> _EXCERPT_:
Wednesday, November 4, 2009

Halloween Wrap-Up

Observations on three nights of Halloween celebration:


Don't wear make-up on a night you're just hitting up house parties. It will melt in the heat of packed apartments in West Hollywood. Also it makes eating difficult, and when your hosts have over twelve feet of party subs, they were depending on you to pitch in.

On a completely unrelated note...
SOCIAL CONTRACT: If you're throwing a crowded house party, and do not have air conditioning, you are contractually obliged to open all the windows. Your guests did not come to bake alive in their lobster costumes. If you refuse to open the windows, for fear of noise complaints from neighbors, then you are bad at partying. It's Halloween. Everyone gets a free pass. Although, you can apologize for this inconvenience by providing more party sub than your guests could possibly consume.


Sharks can only express the emotion of violence.

Halloween is ostensibly about girls putting on a costume, and then sexy hyphenating it. This doesn't mean you can't be clever. Observe "Zombee" at right. And also Nixon. Nixon is always hot.

Don't guess what someone's costume is. Or if you don't know, wait to see who they came with. Jackie O here had no idea what a "Dr. Girlfriend" was.


Another example: a girl in this same room thought I was The Joker and just gave up on my costume at the halfway point.

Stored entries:
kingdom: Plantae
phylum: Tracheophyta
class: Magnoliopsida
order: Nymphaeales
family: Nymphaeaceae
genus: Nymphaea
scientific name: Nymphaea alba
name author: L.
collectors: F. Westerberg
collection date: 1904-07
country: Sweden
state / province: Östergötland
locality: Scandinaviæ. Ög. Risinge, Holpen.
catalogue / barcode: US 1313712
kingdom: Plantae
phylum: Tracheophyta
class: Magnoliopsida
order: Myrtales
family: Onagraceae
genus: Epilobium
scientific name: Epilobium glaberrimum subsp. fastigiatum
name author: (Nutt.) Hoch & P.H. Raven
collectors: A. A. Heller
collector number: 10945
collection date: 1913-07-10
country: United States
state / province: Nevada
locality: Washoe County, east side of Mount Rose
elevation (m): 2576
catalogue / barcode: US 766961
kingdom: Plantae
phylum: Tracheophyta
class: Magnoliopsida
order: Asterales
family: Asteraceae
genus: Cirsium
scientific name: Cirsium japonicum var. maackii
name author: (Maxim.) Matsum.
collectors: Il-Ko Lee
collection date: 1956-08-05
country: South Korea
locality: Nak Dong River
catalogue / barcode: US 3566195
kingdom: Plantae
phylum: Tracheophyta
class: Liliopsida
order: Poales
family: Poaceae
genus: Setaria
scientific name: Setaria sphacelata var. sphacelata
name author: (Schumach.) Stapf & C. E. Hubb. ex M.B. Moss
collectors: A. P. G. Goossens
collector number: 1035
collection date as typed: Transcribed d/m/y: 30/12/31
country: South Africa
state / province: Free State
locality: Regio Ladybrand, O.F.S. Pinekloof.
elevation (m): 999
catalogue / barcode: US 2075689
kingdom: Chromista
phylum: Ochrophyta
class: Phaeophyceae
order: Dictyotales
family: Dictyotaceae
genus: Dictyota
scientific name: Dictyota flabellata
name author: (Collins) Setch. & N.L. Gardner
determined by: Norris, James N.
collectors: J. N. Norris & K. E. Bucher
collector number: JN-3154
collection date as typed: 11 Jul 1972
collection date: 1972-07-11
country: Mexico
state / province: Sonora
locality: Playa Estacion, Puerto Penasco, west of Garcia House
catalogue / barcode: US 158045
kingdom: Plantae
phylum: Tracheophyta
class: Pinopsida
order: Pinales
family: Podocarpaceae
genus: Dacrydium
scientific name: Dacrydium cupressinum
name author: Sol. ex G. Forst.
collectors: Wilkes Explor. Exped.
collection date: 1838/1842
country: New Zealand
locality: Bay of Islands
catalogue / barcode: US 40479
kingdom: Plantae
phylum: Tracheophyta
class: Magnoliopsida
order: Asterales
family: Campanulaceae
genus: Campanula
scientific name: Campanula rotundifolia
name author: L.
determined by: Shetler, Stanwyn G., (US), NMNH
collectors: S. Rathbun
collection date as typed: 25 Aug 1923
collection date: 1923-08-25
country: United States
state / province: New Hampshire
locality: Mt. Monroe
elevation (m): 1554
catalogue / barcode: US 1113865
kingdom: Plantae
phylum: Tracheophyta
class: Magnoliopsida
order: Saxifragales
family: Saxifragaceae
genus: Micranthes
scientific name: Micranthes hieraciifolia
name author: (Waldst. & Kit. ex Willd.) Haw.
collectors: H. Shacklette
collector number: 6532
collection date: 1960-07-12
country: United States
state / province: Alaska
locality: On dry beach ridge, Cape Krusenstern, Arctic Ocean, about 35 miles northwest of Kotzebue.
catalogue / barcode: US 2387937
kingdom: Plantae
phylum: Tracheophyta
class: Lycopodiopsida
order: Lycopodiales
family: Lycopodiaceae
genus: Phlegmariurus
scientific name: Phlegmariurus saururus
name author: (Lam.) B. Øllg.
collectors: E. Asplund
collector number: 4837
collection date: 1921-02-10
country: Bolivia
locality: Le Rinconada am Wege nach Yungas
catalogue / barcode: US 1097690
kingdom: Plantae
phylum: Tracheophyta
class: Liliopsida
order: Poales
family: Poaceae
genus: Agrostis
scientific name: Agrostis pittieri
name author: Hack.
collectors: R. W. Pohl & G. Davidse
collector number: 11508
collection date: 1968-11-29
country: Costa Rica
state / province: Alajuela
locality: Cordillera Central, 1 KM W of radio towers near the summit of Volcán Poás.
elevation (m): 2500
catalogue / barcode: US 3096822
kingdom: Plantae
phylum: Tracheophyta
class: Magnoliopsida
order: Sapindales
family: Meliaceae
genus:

> _TRY IT_: Reproduce the Halloween post from "SOCIAL CONTRACT: If" up to and including "emotion of violence.", substituting "doors" for "windows" wherever it occurs. The data above is separate material, unconnected to the Halloween post.

> _REPLY TO THE EXERCISE_:
SOCIAL CONTRACT: If you're throwing a crowded house party, and do not have air conditioning, you are contractually obliged to open all the doors. Your guests did not come to bake alive in their lobster costumes. If you refuse to open the doors, for fear of noise complaints from neighbors, then you are bad at partying. It's Halloween. Everyone gets a free pass. Although, you can apologize for this inconvenience by providing more party sub than your guests could possibly consume.


Sharks can only express the emotion of violence.